The Pipeline puzzle

Jack Robinson deep at Pipe. Photo WSL.

As I wrote in this space last week, I honestly did not believe there was any chance of the World Surf League’s Billabong Pipe Masters resuming after five event officials tested positive for Covid-19. But they do things differently in America, and on The Rock, they sometimes do things very, very differently.

After also calling a halt to the women’s tour event on Maui following a fatal shark attack on a recreational surfer at Honolua Bay – not a great week, all things considered – the WSL went into its normal default position in times of crisis, the cone of silence, only to emerge in the middle of last week with: “The WSL is pleased to announce that we are ending our suspension of the Billabong Pipe Masters and we’ll look to run competition over the coming days with a promising forecast.”

Not only that but the Maui Pro would also be completed at Pipe, offering a rare chance to see the world’s best women surfers competing in that toughest of waves. But how? After nine months or so of listening to epidemiologists and government health advisers on the nightly news, we have all become experts in quarantines and lockdowns, and we know that not even God or Kelly Slater can kill a cluster in six days.

Try telling that to the State of Hawaii health officials. Da boys gotta go surfin’, bro! And they did, running a very full second day of competition last Friday our time, despatching 22 heats using the overlap system up to the round of 16. So now they can finish both men’s and women’s in one long day, but as I write, the swell has evaporated and isn’t expected back within the event window. Will, they extend? Well, who thought they’d even be running?

With a huge amount of luck, this may be past tense by the time you read this, but there is plenty of interest left at Pipe for us Aussies, if they get to finish. First heat up will be West Aussie young gun Jack Robinson against the GOAT, Kelly Slater, who is almost old enough to be Robbo’s grandfather, but Pipeline doesn’t seem to know that.

Both surfers have looked the goods in this event so far, with Slater casually dismissing our other young gun, Ethan Ewing, while Jack absolutely wailed on Newcastle’s Julian Wilson in the heat of the day, scoring an 8.5 and a 9.23. (Note how Jules is from Newcastle when he loses, Noosa when he wins.) The other two Aussies left in the draw both have Brazilian world champions who shred at Pipe to contend with, Ryan Callinan up against current world and Pipe champion Italo Ferreira, and Jack Freestone facing Gabriel Medina.

Meanwhile, in the relocated women’s semis, we have Tyler Wright and Sally Fitzgibbons, both armed and dangerous. Let’s just hope we get to see them strut their stuff at big Pipe.

Remember Wave Flow?

No, me neither. But back in 1972, I had only been to Noosa twice in my life, for two cyclone swells that occupied my attention to such a degree I don’t think I ever got down Hastings Street past Thatcher’s caravan park, so I was therefore blissfully unaware of the existence of Wave Flow Surfboards, the first actual surfboard factory in Noosa Heads.

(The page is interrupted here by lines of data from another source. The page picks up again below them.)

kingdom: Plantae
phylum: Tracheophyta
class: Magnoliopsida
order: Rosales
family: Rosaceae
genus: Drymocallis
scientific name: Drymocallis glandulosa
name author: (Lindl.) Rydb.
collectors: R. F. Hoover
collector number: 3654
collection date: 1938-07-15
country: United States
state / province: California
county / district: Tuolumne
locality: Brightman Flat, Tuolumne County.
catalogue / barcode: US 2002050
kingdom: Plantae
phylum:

And before you Noosa nostalgia freaks start raising the roof, yes, I am aware that Trevor Hewston set up shop in the old Green Gables caf¨¦ at Sunshine Beach long before this, and that Trevor subsequently set up Shane Surfboards on Hilton Esplanade in Noosaville, but as my local surf history guru Stuart Scott tells me, Wave Flow was the first in Noosa Heads, and probably the only time there has ever been a surfboard factory in Hastings Street.

Says Stuart: “Rick Bennet had the first surf shop in Hastings Street before this, but no boards were made there. The late Derek Male once told me that Nat Young’s brother, Chris, shaped a few in the stables behind Laguna House in the late 1960s, and Su Daddow reports that Bill Wallace made a few in the garage at The Breakers, also in 1972. But Wave Flow was the first actual factory, with a shingle on the door announcing its presence.”

And Stuart ought to know – his family home was right next door. There is a photo of the front of Wave Flow floating around on social media, showing Bruce “Bean” Fewings and John Devereaux standing in front of the sign, but unfortunately it is such a battered old print that it can’t be reproduced here. It had been a three-room holiday shack at the Woods end on the site that later became Belmondo’s.

Stuart tracked Bean down in Victoria where he still makes boards under the Balin label and extracted the following: “We were there for a couple of years, then Kevin Platt Surfboards dobbed us in to the tax man, then we ended up working for them at Sunshine Beach for a few years.”

So there we have it, another forgotten nugget of Noosa surfing history.

And speaking of forgotten nuggets of surfing history, your wrinkled old columnist would like to wish all readers and their families a very merry and wave-filled Christmas. (And good luck with the latter, charts are not looking great.)